Travis Scott, the most anticipated artist of 2024, performed in front of over 100,000 people, delivering one of the most talked-about shows of the festival’s third edition. Other names included Anitta, Wiz Khalifa, Trippie Redd, Don Toliver, Yeat, 6ix9ine, Ice Spice, Swae Lee, French Montana, Rich Amiri, Lil Tjay, Gucci Mane, NLE Choppa, Lil Pump, Rich the Kid, Rick Ross, and Dhurata Dora.
Each of the four editions so far has brought dozens, sometimes hundreds, of artists from Romania and abroad, contributing to the festival’s constant growth in scale and visibility. Expectations are now higher than ever for this year’s anniversary edition—the fifth.
A Case Study for Promoting Romania

The model built around NIBIRU and Beach, Please! is becoming a relevant case study not only for the entertainment industry, but also for how a country can be promoted internationally without direct public intervention.
In 2025, Romania attracted over 2.5 million foreign tourists, with continued growth expected in the coming years. In this context, the campaign stands as a concrete example of international promotion achieved without public budgets or institutional campaigns, yet with visible impact in both perception and reach.
“Beyond entertainment, we are talking about real impact: tourists coming to Romania, a growing local economy, and international visibility that would normally cost tens of millions of euros.
This shows that we can build relevant projects here—ones that not only work locally, but are recognized globally,” says Selly.

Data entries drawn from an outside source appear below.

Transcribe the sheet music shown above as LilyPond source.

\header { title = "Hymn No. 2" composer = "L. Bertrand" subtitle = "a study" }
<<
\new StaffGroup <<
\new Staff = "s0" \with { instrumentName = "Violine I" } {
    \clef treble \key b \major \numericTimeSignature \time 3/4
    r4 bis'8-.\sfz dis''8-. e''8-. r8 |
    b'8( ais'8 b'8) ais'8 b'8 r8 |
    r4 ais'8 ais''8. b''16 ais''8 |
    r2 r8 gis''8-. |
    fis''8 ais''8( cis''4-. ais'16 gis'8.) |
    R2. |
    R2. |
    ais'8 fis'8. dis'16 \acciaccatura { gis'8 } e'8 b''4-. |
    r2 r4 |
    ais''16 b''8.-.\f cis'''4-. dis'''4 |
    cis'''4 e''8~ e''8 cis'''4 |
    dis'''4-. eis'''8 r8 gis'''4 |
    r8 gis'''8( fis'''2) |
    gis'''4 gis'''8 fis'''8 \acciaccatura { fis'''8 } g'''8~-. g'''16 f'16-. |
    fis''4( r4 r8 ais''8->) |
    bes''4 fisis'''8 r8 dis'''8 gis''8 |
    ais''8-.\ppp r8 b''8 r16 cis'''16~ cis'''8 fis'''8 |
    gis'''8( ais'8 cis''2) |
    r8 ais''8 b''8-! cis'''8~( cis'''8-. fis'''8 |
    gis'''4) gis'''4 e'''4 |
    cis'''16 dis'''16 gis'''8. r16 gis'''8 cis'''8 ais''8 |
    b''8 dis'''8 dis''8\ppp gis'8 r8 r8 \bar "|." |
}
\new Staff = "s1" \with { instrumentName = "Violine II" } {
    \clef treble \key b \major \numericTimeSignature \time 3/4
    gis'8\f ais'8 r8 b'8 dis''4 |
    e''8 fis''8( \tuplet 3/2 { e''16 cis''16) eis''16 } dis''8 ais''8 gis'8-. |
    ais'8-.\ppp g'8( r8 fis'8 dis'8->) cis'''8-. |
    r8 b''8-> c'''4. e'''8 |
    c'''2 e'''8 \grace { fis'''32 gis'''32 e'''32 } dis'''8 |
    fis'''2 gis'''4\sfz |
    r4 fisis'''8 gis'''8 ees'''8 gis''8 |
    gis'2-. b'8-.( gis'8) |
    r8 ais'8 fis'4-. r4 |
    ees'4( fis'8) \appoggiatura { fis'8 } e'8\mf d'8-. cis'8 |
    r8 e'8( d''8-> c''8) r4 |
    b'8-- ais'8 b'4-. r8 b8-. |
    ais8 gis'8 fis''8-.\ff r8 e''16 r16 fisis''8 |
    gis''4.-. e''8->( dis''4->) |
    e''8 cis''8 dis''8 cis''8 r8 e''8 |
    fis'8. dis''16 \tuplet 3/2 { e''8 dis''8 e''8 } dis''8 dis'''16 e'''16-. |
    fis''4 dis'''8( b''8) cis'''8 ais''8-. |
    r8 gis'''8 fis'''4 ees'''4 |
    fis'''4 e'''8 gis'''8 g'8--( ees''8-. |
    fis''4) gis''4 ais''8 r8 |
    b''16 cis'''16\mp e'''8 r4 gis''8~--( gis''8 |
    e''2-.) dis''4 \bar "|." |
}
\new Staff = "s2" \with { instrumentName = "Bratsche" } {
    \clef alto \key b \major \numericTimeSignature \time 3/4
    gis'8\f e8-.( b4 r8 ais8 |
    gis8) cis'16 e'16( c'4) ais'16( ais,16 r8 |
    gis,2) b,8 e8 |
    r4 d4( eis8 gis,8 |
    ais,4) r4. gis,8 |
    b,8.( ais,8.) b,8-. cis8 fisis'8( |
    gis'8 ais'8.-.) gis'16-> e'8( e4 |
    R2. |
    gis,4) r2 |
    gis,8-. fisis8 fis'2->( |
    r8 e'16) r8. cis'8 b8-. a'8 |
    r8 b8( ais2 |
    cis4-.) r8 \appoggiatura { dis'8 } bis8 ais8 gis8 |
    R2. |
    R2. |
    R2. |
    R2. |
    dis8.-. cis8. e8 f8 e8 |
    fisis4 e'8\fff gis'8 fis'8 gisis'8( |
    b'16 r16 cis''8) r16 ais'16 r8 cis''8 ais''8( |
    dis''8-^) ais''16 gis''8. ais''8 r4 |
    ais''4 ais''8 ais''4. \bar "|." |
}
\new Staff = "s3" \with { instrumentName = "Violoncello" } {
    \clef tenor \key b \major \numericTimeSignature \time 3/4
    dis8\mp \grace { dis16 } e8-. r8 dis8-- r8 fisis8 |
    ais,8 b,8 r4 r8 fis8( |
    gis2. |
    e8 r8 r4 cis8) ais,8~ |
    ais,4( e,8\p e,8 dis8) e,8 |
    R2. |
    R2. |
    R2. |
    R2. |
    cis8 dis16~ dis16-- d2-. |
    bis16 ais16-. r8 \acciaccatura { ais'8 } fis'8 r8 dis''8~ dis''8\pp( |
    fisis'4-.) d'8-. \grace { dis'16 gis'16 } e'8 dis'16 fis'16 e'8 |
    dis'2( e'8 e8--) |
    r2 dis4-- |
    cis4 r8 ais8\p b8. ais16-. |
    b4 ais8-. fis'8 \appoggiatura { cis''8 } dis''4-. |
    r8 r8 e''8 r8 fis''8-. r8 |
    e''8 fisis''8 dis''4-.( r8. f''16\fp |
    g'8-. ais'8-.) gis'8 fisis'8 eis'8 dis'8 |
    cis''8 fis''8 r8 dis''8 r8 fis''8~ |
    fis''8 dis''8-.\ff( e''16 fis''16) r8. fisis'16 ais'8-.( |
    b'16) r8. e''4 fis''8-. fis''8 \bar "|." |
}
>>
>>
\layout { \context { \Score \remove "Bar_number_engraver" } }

What is happening at NIBIRU goes beyond the logic of a festival. It marks the beginning of a model through which Romania can build global relevance through culture, communities, and private initiative.
At a time when competition for international attention is stronger than ever, such projects are no longer optional—they are essential. Beyond entertainment, what is being built at NIBIRU is a new way for Romania to be understood, discovered, and seen by the world.